The distinction is important because the article is about the virality causing the whole LLM model to be GPL'd, not just about the GPL'd code itself.

I'd like to think it wouldn't be a problem to enforce, but I've also never seen a court ruling truly about the virality portion to back that up either - which is all GP is saying.

omnicognate 2 hours ago | parent [-]

There is no "virality", and the article's use of "propagation" to mean the same thing is wrong. The GPL doesn't "cause" anything to be GPLed that hasn't been explicitly licensed under the GPL by the owner of its copyright. The GPL grants a license to use the copyright material to which it applies. To satisfy the terms of that license for a particular use may require that you license other code under the GPL, but if you don't the GPL can't magically make that code GPLed. You will, however, not be covered by the license so unless your use is permitted for some other reason (eg. fair use or a different license you have been granted) your use of the the original code will be a violation of copyright. All of this has been repeatedly tested in court.

It's sad to see Microsoft's FUD still festering 20 years later.

pessimizer 2 hours ago | parent [-]

It's not Microsoft FUD, you're describing the license as viral too, but playing with words. The fact is that if you include GPL'd stuff in your stuff, that assemblage has to conform to the GPL's rules.

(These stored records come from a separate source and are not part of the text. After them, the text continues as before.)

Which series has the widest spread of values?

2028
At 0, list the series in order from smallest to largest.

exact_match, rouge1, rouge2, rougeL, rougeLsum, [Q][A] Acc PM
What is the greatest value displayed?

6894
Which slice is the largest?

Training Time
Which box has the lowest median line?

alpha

You're basically saying "the GPL doesn't go back in time and relicense unrelated code." But nobody was ever claiming it does, and describing it as "viral" doesn't imply that it does. It's "viral" because code that you stick to it has to conform to its rules. It's good that the GPL is viral. I want it to be viral, I don't want people to be able to hide GPL'd code in a proprietary structure.

omnicognate an hour ago | parent [-]

It's not just words, except to the extent the law is just words. You said there haven't been any cases involving the "virality portion" but there have. Just not under the "GPL makes other code GPLed" interpretation, because that, as we clearly agree, doesn't exist.

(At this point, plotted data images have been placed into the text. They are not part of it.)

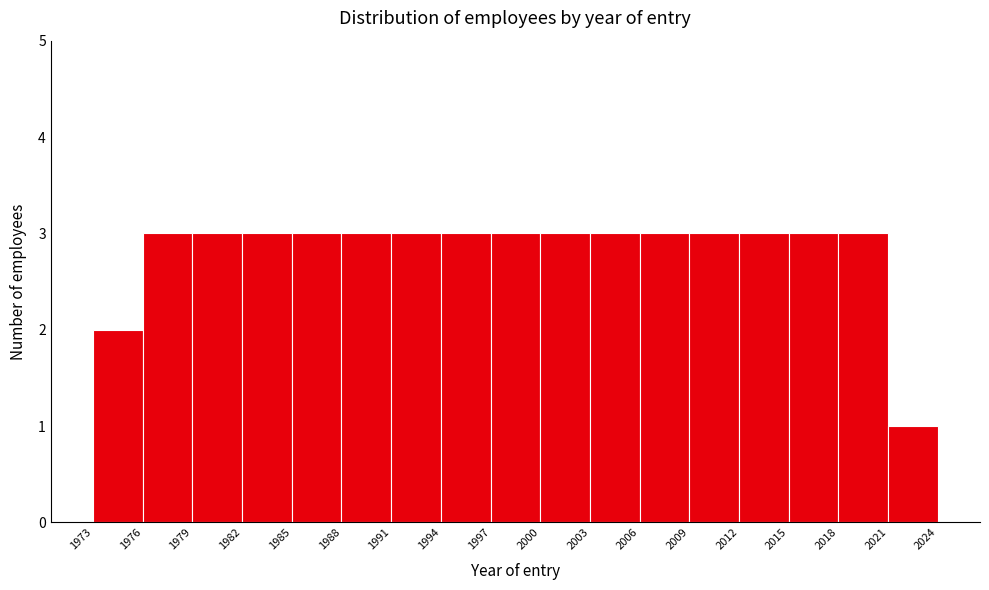

Reading left to right, list every bar in this chart as the range it spans on the x-axis followed by its height. The values are not printed on the chart, so give them approximately, as read against the axis.

1973 to 1976: 2
1976 to 1979: 3
1979 to 1982: 3
1982 to 1985: 3
1985 to 1988: 3
1988 to 1991: 3
1991 to 1994: 3
1994 to 1997: 3
1997 to 2000: 3
2000 to 2003: 3
2003 to 2006: 3
2006 to 2009: 3
2009 to 2012: 3
2012 to 2015: 3
2015 to 2018: 3
2018 to 2021: 3
2021 to 2024: 1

What you're calling the "virality portion" says that one of the ways you *are* allowed to use the code is as part of other GPLed software. If you're going to look for court cases that explicitly "involve" that, it would have to be someone either:

* using it as a defense, i.e. saying "we're covered by the GPL because the software we embedded this code in is GPL" (That will probably never happen because people don't sue GPLed projects for containing GPLed code), or

* coming into line with the GPL by open sourcing their own code as part of resolving a case (The BusyBox case [2] was an example of that).

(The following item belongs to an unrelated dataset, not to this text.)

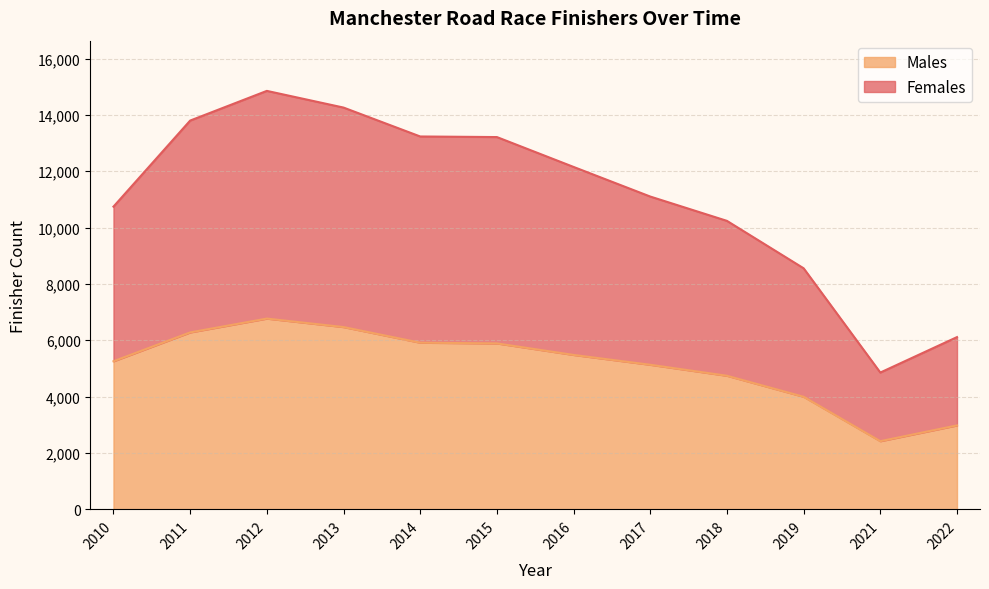

Which category has the highest value across all series?

2012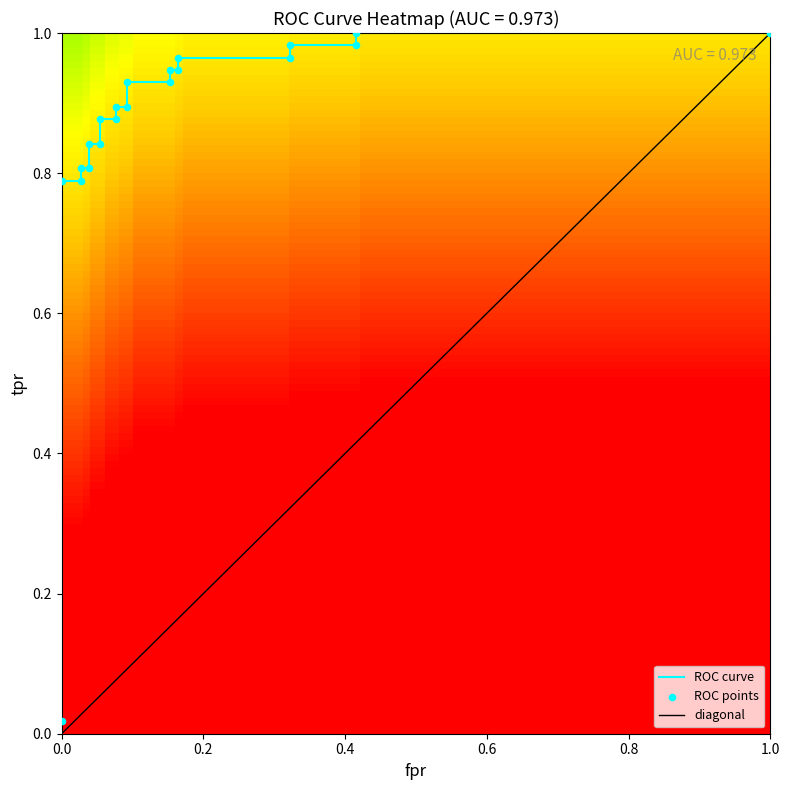

True or false: tpr has a value of 0.8 at 3.

True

If you just want cases where companies that were distributing GPL code in closed source software were prevented from doing so, the Cisco [1] and BusyBox [2] cases were both notable examples. That they were settled doesn't somehow make them a weaker "test of the GPL" - rather the companies involved didn't even attempt to argue that what they were doing was permitted. They came into line and coughed up. If you really must insist on one where the defendant dug in and the court ended up awarding damages, I don't think there have been any in the US but there has been one in France [3].

As for "nobody was ever claiming it does", the "viral" wording has been used for as long as the GPL has been around as a scare tactic for introducing exactly that erroneous idea. Even in cases where people understand what the license says, it leads to subtle misunderstandings of the law, which is why the Free Software Foundation discourages its use. (Also, you literally said, in these exact words, "the virality causing the whole LLM model to be GPL'd".)